Pick out every line in the entries below that contains the word "alphaTex", and copy each of those lines.

— MATERIAL —
◆ ◆ ◆ ◆

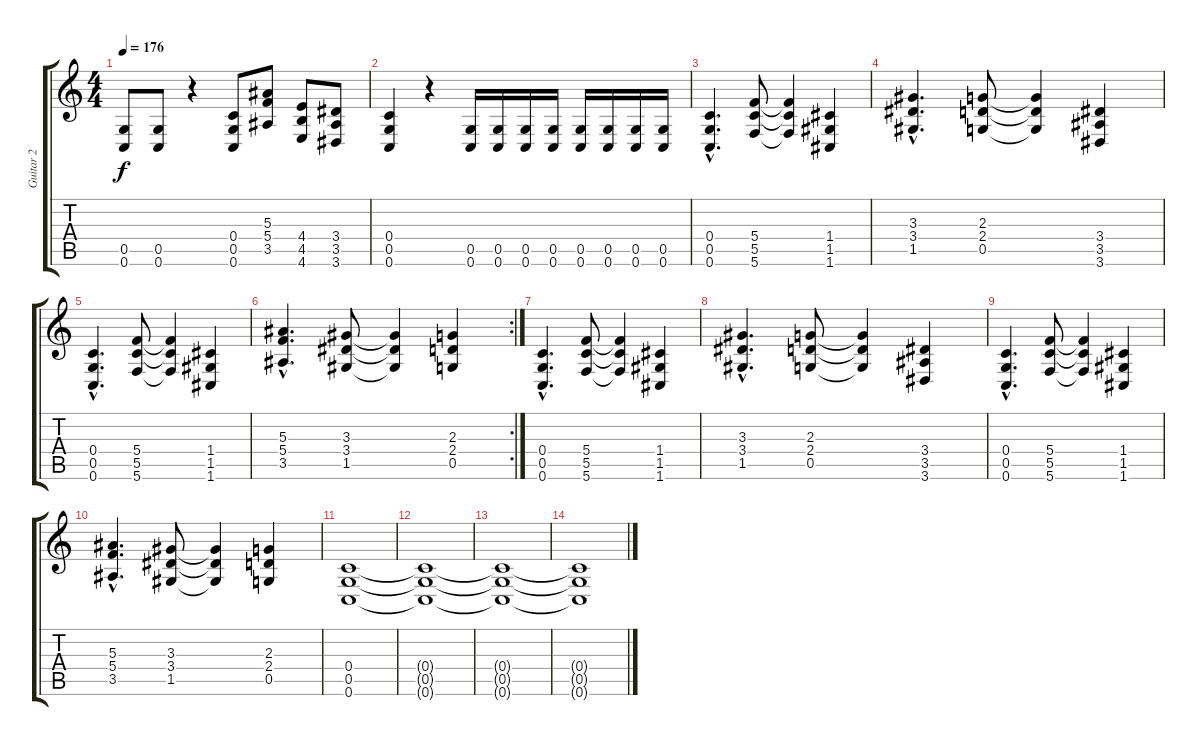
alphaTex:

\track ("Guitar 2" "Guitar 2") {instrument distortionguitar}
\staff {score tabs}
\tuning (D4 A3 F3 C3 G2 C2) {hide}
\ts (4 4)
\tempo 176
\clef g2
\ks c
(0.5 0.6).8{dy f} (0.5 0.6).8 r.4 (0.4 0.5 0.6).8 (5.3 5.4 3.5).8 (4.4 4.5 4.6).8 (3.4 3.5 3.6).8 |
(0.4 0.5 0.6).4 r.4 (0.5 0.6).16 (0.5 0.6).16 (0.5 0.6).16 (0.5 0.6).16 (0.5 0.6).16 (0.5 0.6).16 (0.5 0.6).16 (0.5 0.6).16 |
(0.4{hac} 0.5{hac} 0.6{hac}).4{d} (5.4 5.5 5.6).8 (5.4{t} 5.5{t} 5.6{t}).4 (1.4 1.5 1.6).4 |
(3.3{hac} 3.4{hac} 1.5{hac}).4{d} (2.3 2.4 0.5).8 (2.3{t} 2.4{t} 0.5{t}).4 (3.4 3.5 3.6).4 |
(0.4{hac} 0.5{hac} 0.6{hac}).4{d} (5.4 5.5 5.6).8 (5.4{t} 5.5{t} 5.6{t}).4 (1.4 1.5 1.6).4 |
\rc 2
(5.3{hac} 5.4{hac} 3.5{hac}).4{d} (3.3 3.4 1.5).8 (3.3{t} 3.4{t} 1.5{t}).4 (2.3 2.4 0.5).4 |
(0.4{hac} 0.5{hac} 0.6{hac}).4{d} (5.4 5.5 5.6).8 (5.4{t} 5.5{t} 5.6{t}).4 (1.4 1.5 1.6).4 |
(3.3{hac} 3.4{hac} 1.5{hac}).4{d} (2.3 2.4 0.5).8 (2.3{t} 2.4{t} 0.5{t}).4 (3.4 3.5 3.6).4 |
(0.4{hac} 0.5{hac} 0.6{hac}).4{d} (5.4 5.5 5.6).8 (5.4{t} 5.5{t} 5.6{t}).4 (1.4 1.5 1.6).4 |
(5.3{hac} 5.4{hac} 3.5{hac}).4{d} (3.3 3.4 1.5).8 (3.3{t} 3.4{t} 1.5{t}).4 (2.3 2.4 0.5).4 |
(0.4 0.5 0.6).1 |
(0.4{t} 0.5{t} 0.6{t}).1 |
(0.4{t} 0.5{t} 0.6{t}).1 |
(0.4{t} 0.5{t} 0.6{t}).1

◆ ◆ ◆ ◆

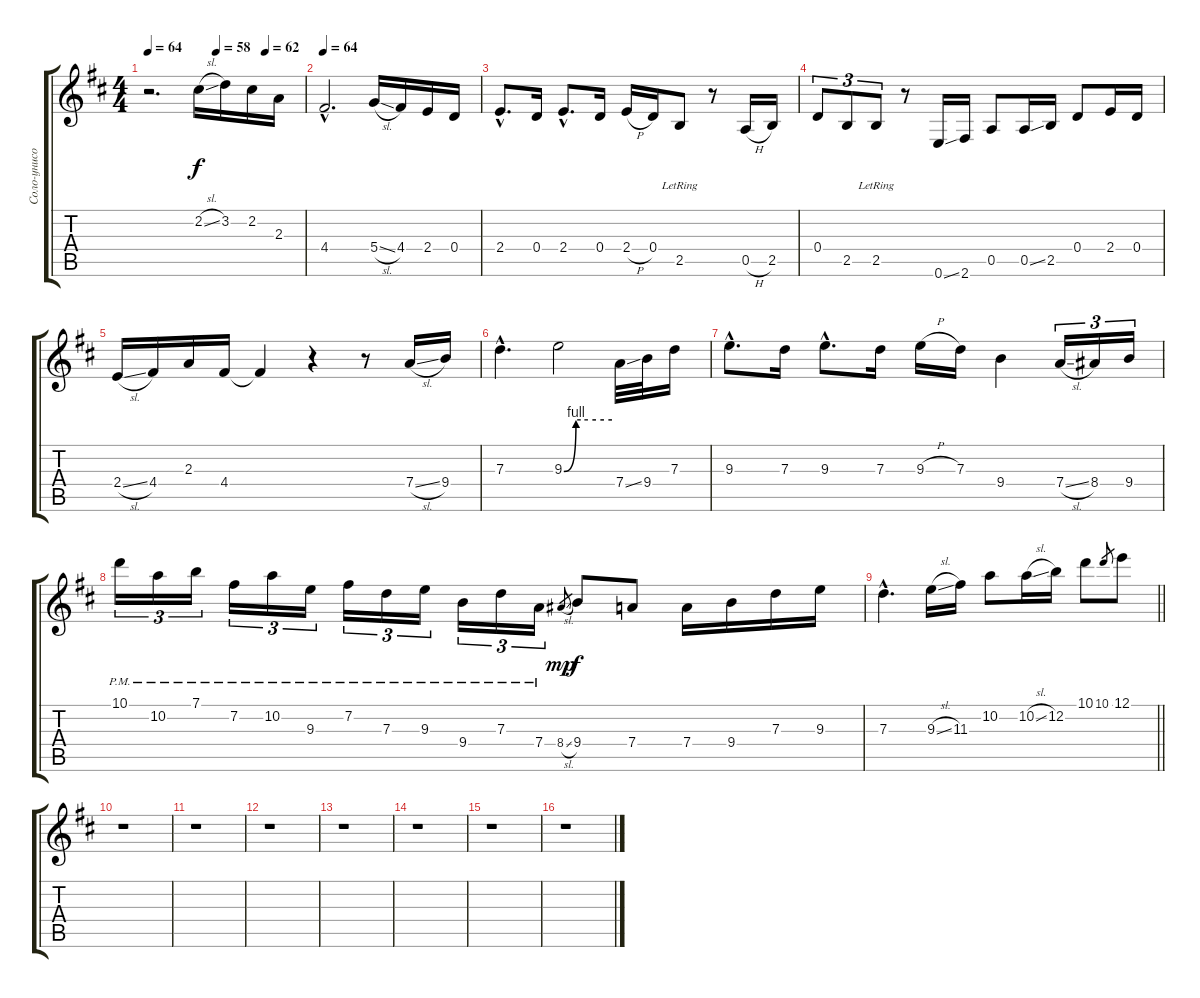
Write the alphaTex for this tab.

◆ ◆ ◆ ◆

— EXPECTED OUTPUT —
alphaTex:
Write the alphaTex for this tab.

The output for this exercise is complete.